"Cidadania Impura" é um espaço de opinião semanal assinado pelo escritor Valter Hugo Mãe.
Corpo do artigo
Eu já vi a Dominique muito pequenina, do tamanho de uma ervilha que poderia ser colhida por um par de formigas para aprovisionar no formigueiro. Tantas vezes mirramos a um corpinho pouquinho que se perde entre os dedos dos outros que nem quando tentam abraçar-nos conseguem. As pessoas não se podem abraçar sempre. Em alguns dias, somos mais de neblina imprecisa, uma madrugada que não vira mais nada, e estamos diante da família e dos amigos iguais à opacidade e não à matéria de um corpo.
Eu e a Dominique entendemo-nos sem grande esforço.

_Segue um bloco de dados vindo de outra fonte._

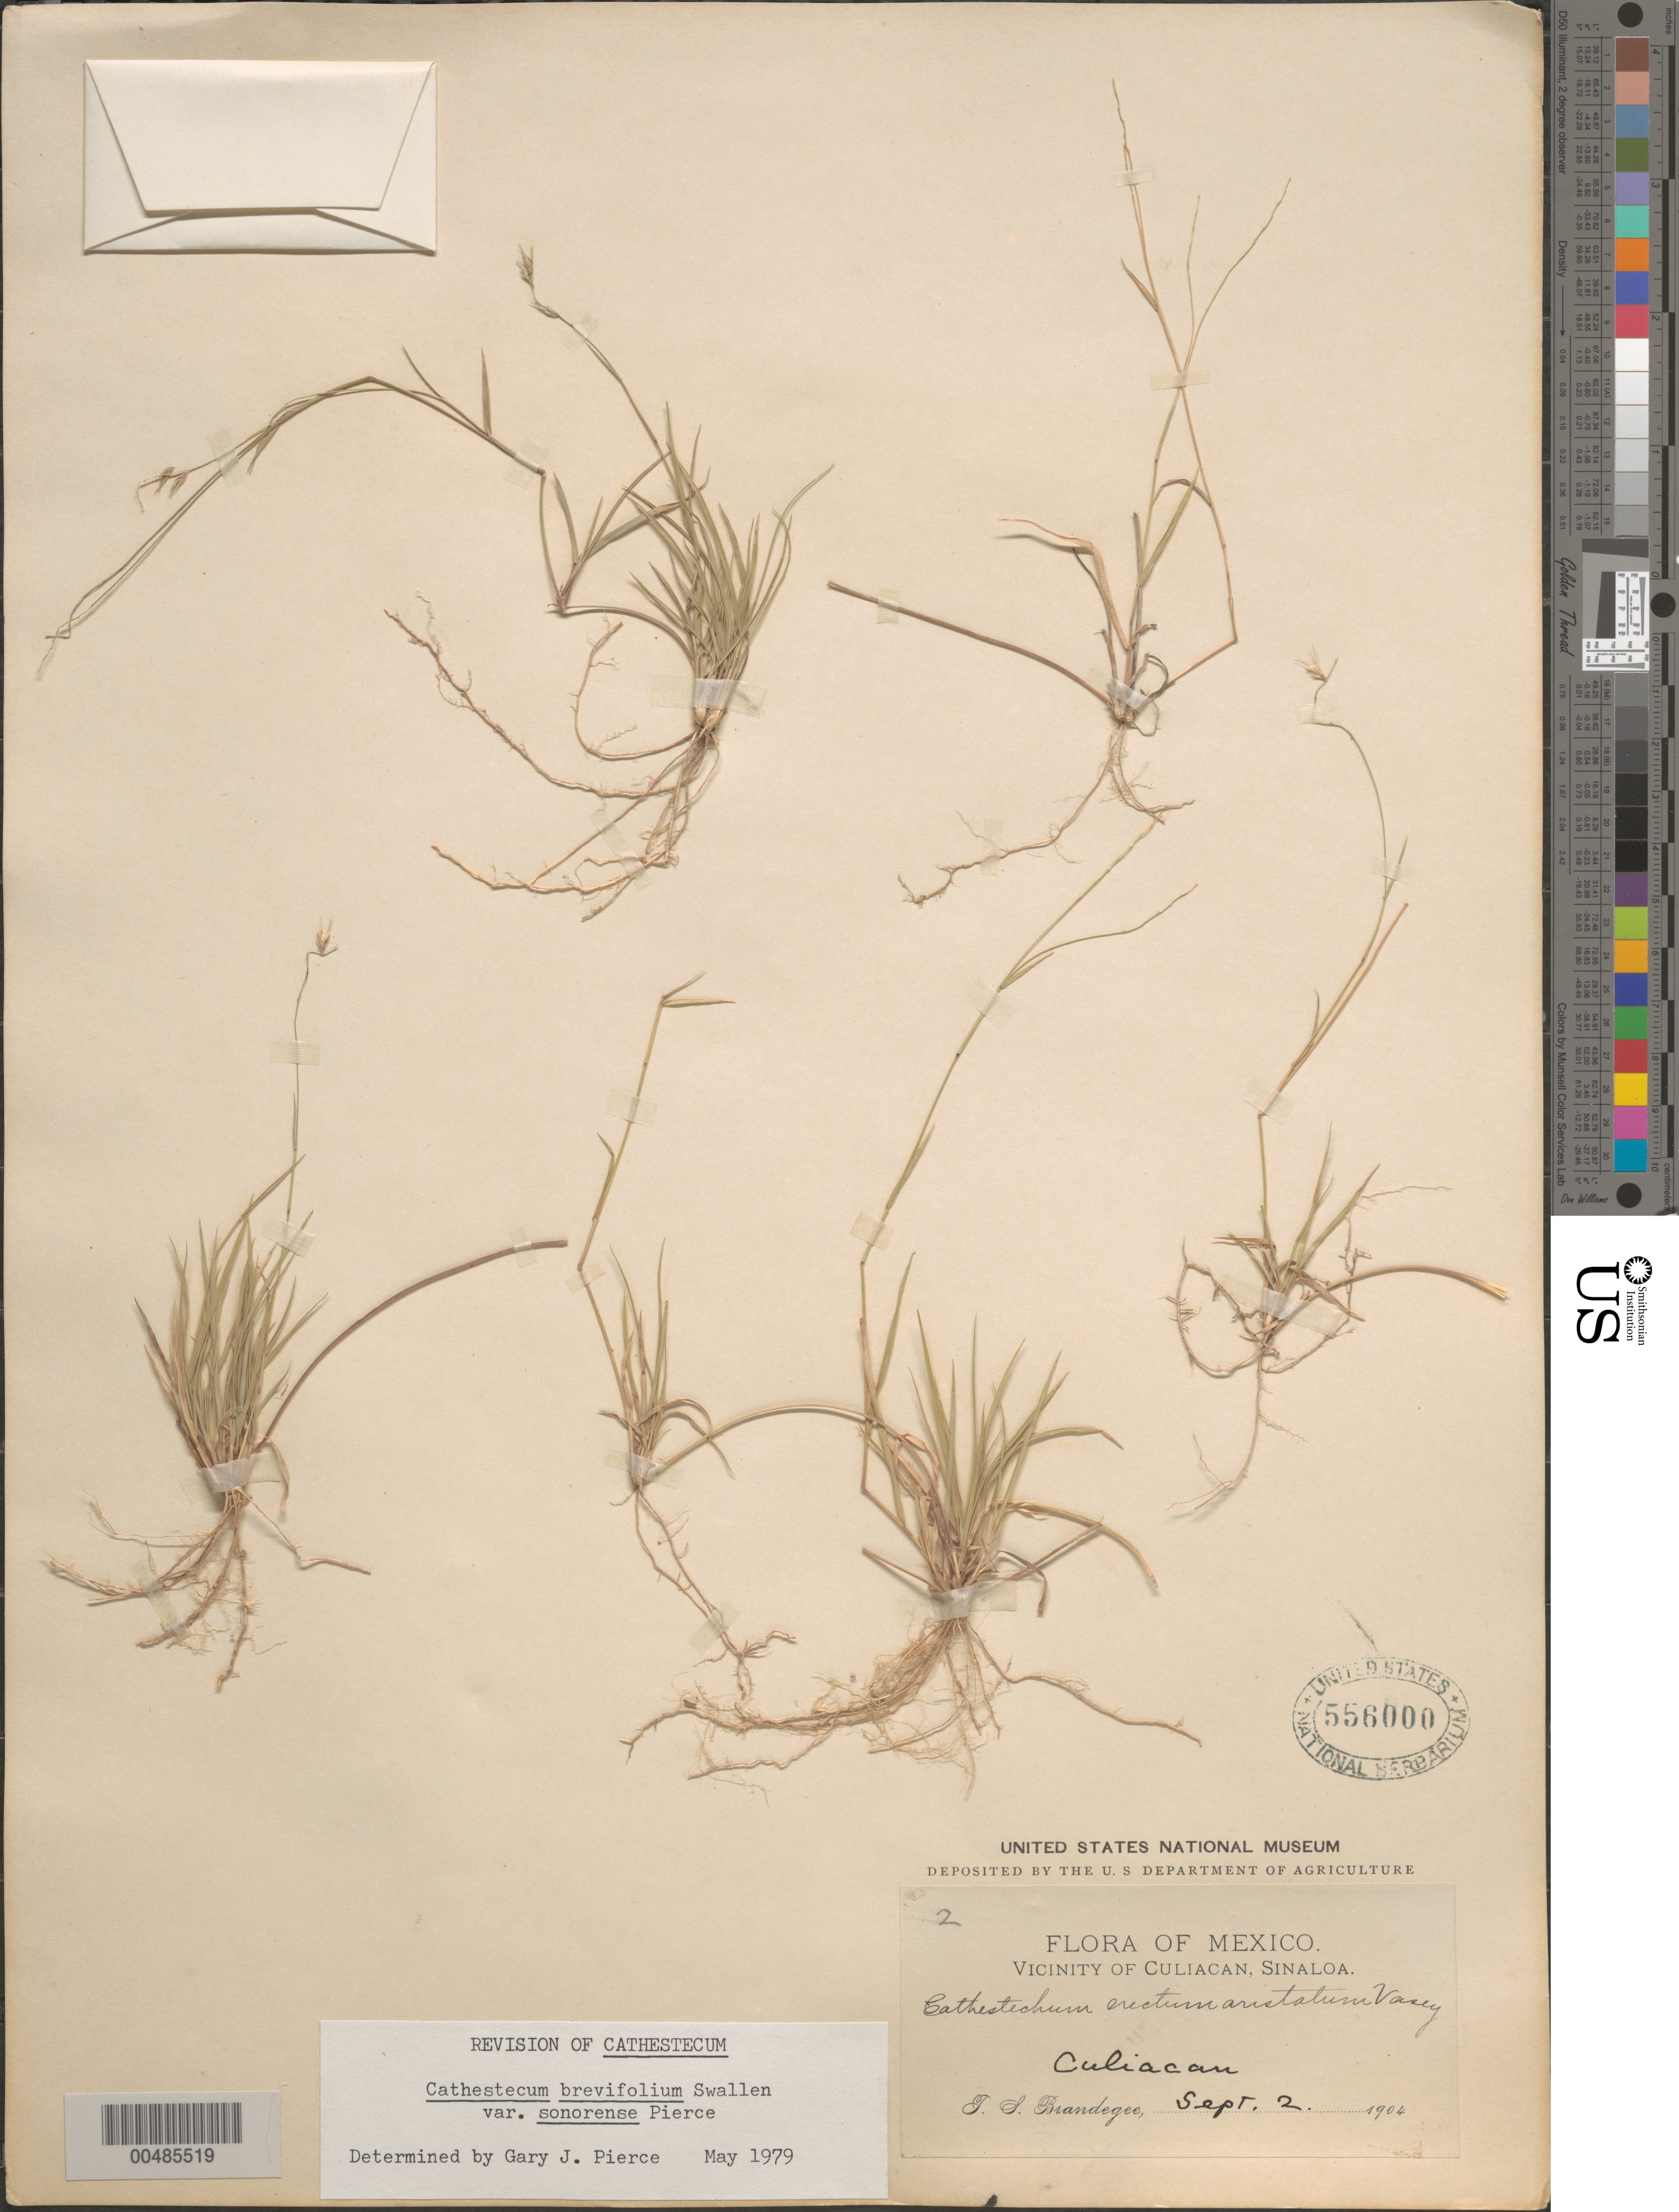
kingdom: Plantae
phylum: Tracheophyta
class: Liliopsida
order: Poales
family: Poaceae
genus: Cathestecum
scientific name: Cathestecum brevifolium var. sonorense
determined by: Pierce, G. J.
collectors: T. S. Brandegee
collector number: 2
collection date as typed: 2 Sep 1904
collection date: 1904-09-02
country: Mexico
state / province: Sinaloa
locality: Vicinity of Culiacan, Culiacan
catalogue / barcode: US 556000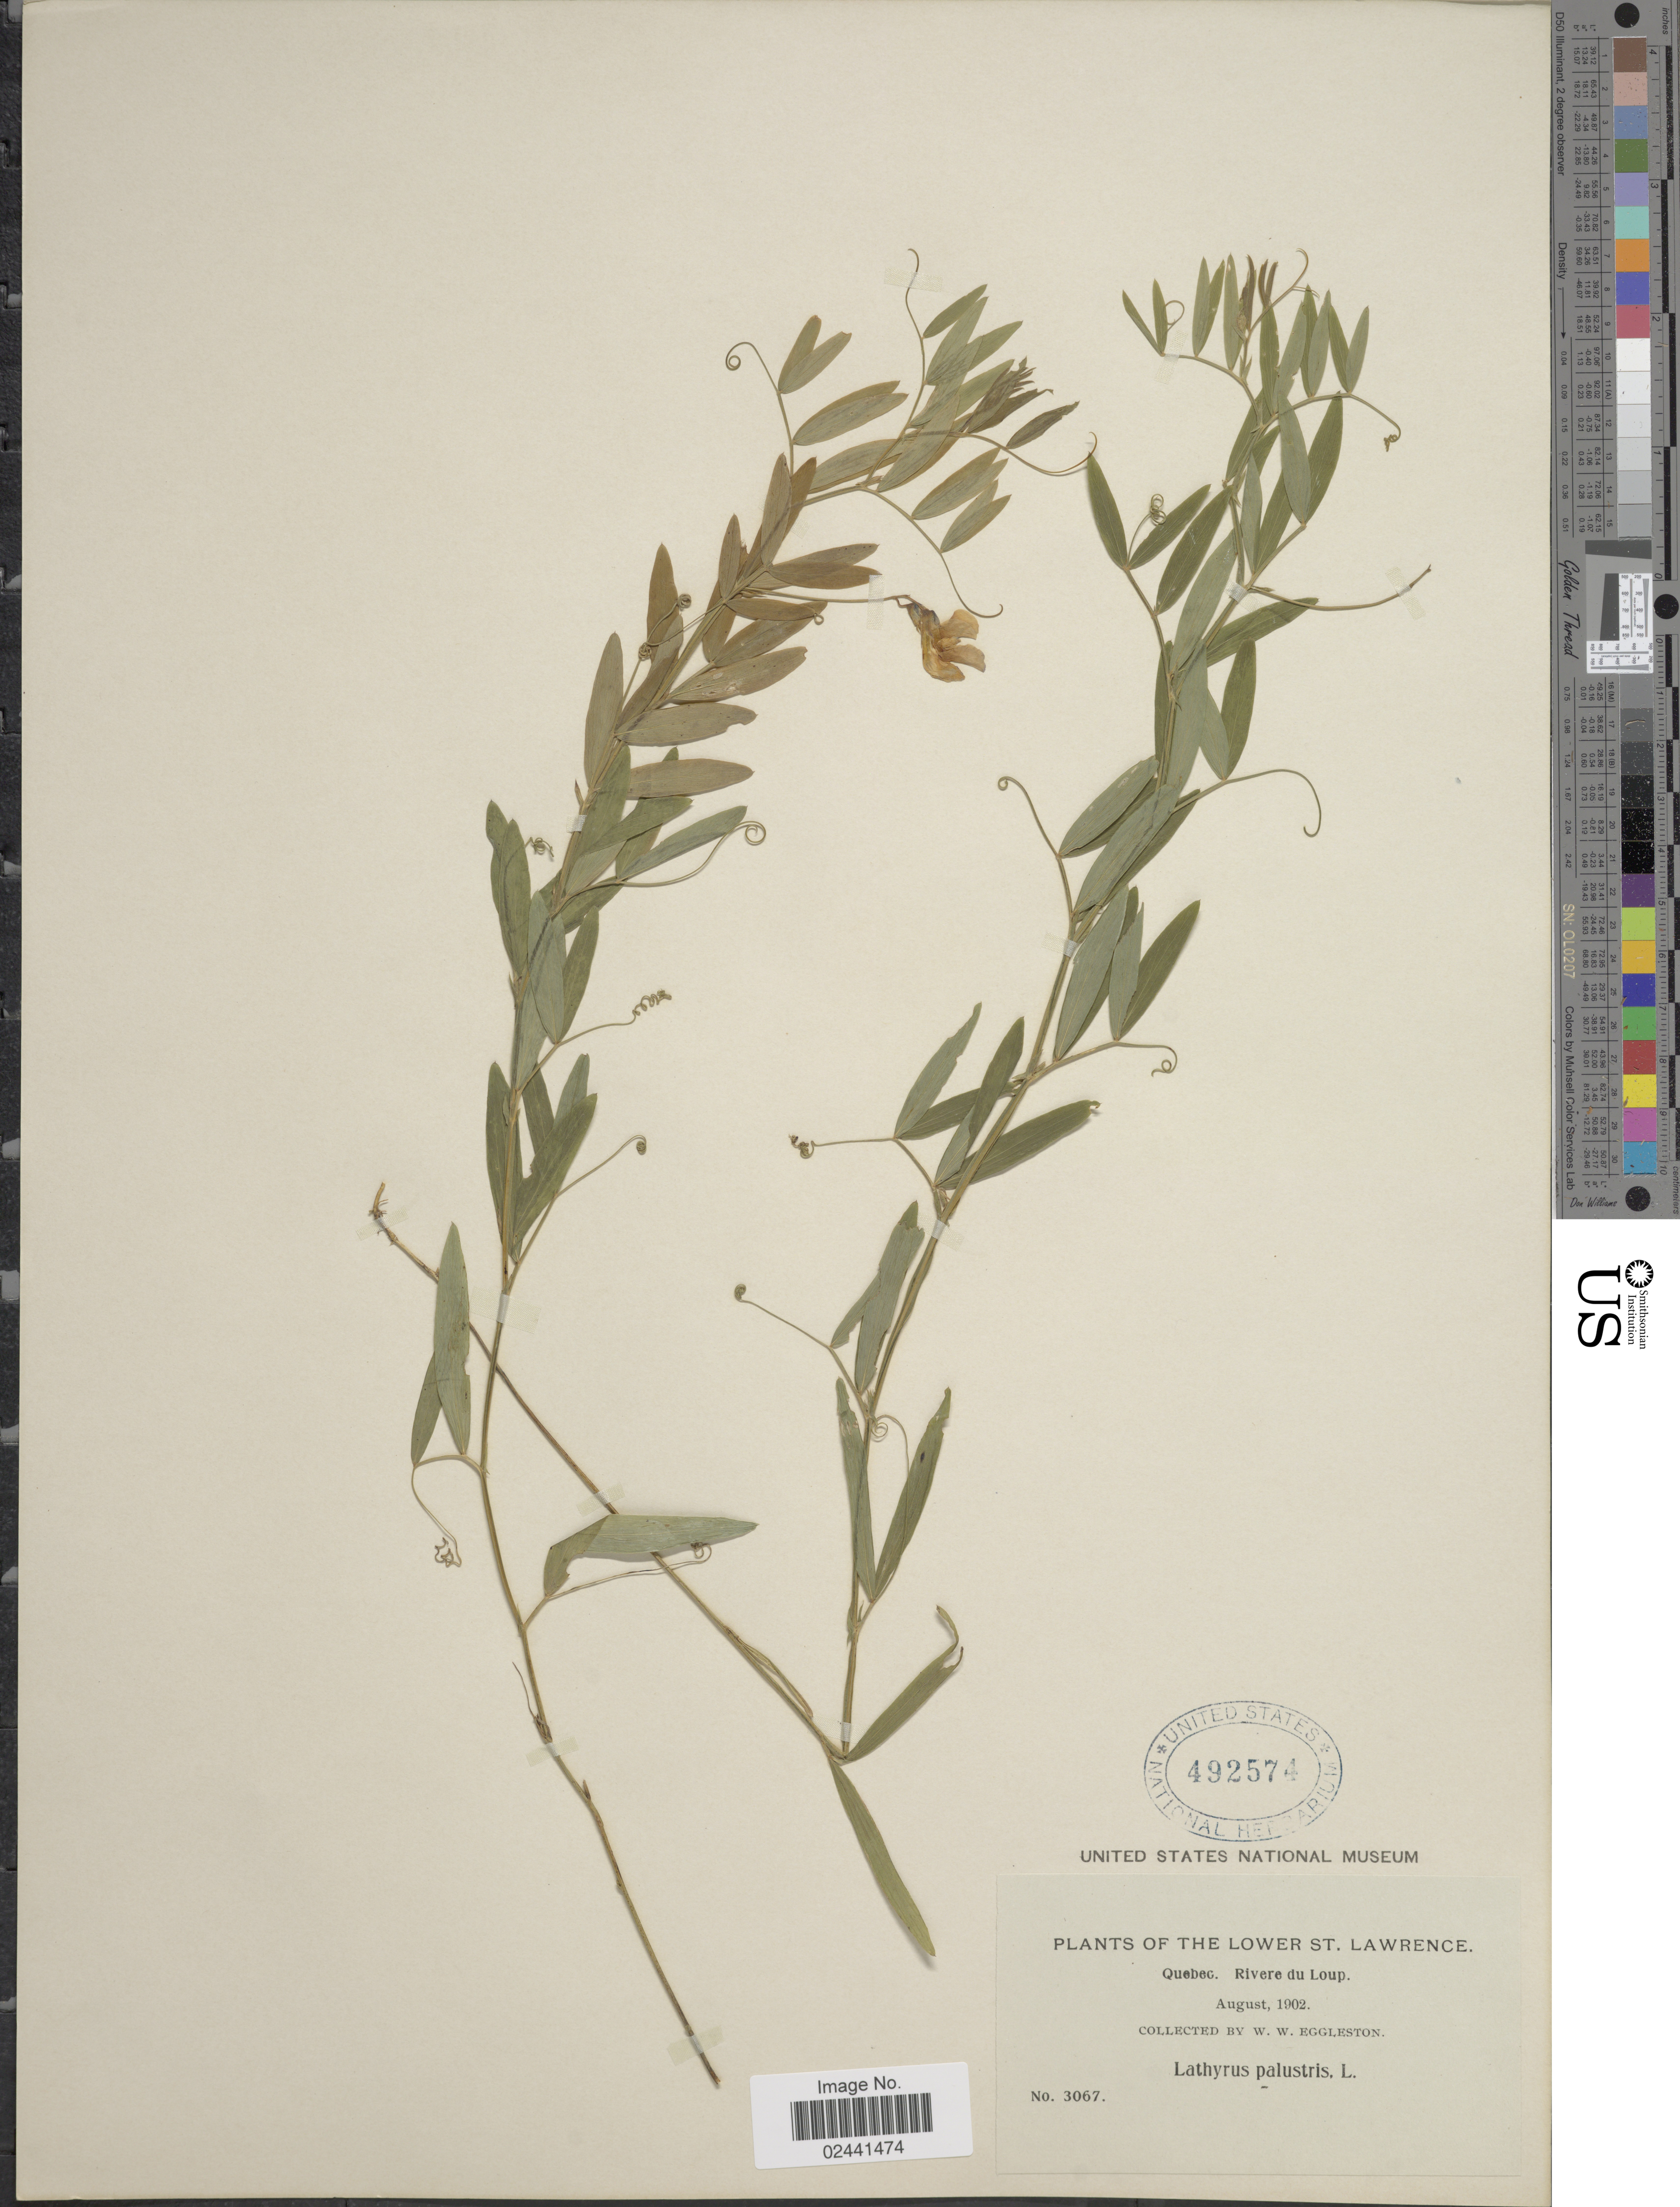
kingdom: Plantae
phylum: Tracheophyta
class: Magnoliopsida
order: Fabales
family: Fabaceae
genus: Lathyrus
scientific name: Lathyrus palustris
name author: L.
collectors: W. W. Eggleston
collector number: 3067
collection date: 1902-08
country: Canada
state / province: Quebec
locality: The Lower St lawrence, Riviere du Loup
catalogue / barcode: US 492574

Somos de olhar por dentro um do outro. Sinto isso. Que não preciso de explicar nada, apenas contar. Algumas pessoas são-nos tão lúcidas, quero dizer, sua capacidade de nos ver é tão límpida que não faltam outros esforços senão o do tempo sedimentando gestos e companhias.
Por isso, podemos crescer ou diminuir a espaços. Feitos de ir ao mundo ou dele voltar, investindo e recuando, tantas vezes largos como ursos ou curtos como os pardais.
Queremos necessidades novas que nos inventem novas dimensões da vida, porque julgamos tudo muito rápido e temos demasiadas dores, queremos ser atendidos com brevidade para aproveitar o que ainda temos de primavera. Somos todos convencidos de que isto é para tragédias, mas não toleramos tragédias com obediência. Somos adversos, subversivos, agressivos. Queremos tudo direitinho para que tragédia nenhuma nos impeça o envelhecimento proveitoso e consciente.
Gostamos do Japão, mas com qualidade, sem correria nem chuva, sem demasiado sol e com tradução para inglês. Pensamos que o Japão devia ser mais perto e sabemos que só vamos a Tóquio porque ficamos gigantes. Tudo nos faz gigantes por causa da alegria e a alegria é mesmo a única coisa que vale a pena. E pequenas bolsas para guardar o que se solta pela mochila ou pelos bolsos. Pequenas bolsas que nos guardam as coisas como gostaríamos de ter guardadas as pessoas e os bichos, os livros e os chocolates. Tudo tão acondicionado que pudesse ser sempre perto. Tudo perto de onde estivéssemos, mesmo que no Japão.
Havia uma aranha na parede do quarto. Não disse nada. Antes que pudesse ir libertá-la no jardim, desapareceu. Conta-se que as aranhas do Japão reaparecem no dia seguinte na forma de uma anciã que ainda quer ser feliz. Nós somos também assim. Amanhã sempre se prova.